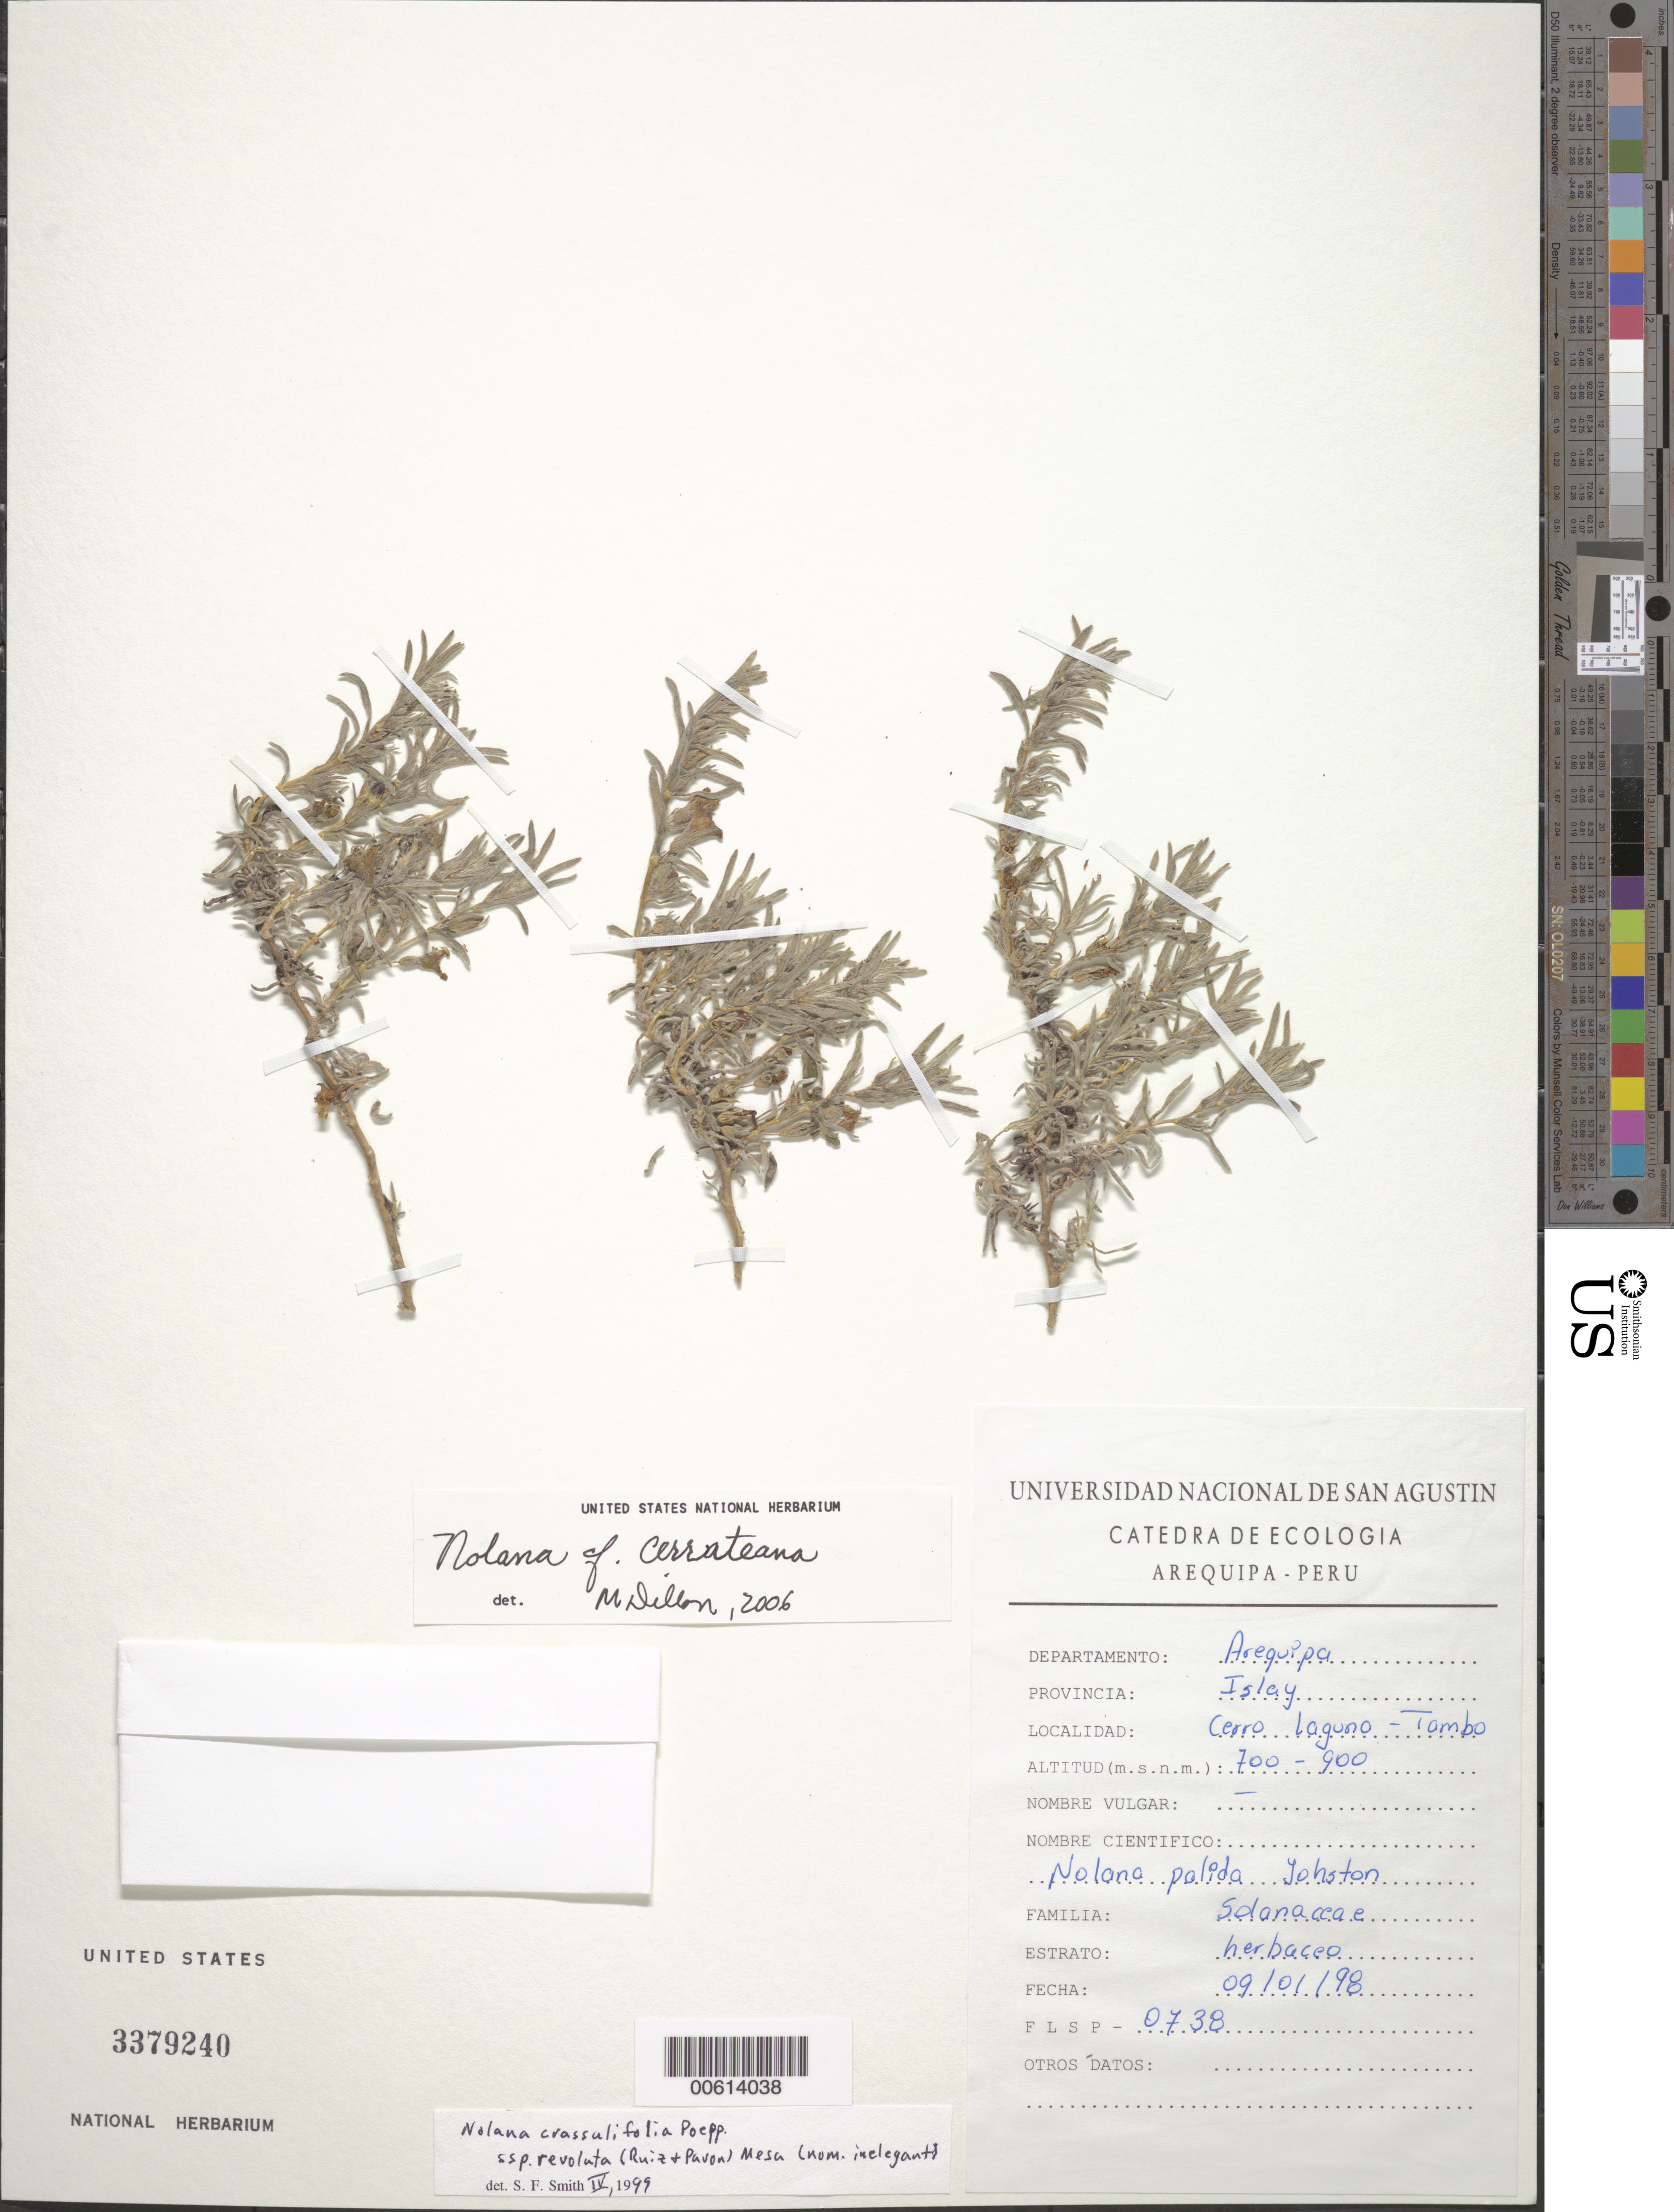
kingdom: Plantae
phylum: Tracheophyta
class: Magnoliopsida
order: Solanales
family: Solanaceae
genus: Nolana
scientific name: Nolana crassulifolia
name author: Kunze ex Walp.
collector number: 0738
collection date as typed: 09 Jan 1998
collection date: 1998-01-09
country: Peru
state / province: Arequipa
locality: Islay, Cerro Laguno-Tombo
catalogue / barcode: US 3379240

What is needed - Rewrite all the rows above as a numbered list, omitting blank lines and leaving out the pictures.

Response to the exercise -
1. kingdom: Plantae
2. phylum: Tracheophyta
3. class: Magnoliopsida
4. order: Solanales
5. family: Solanaceae
6. genus: Nolana
7. scientific name: Nolana crassulifolia
8. name author: Kunze ex Walp.
9. collector number: 0738
10. collection date as typed: 09 Jan 1998
11. collection date: 1998-01-09
12. country: Peru
13. state / province: Arequipa
14. locality: Islay, Cerro Laguno-Tombo
15. catalogue / barcode: US 3379240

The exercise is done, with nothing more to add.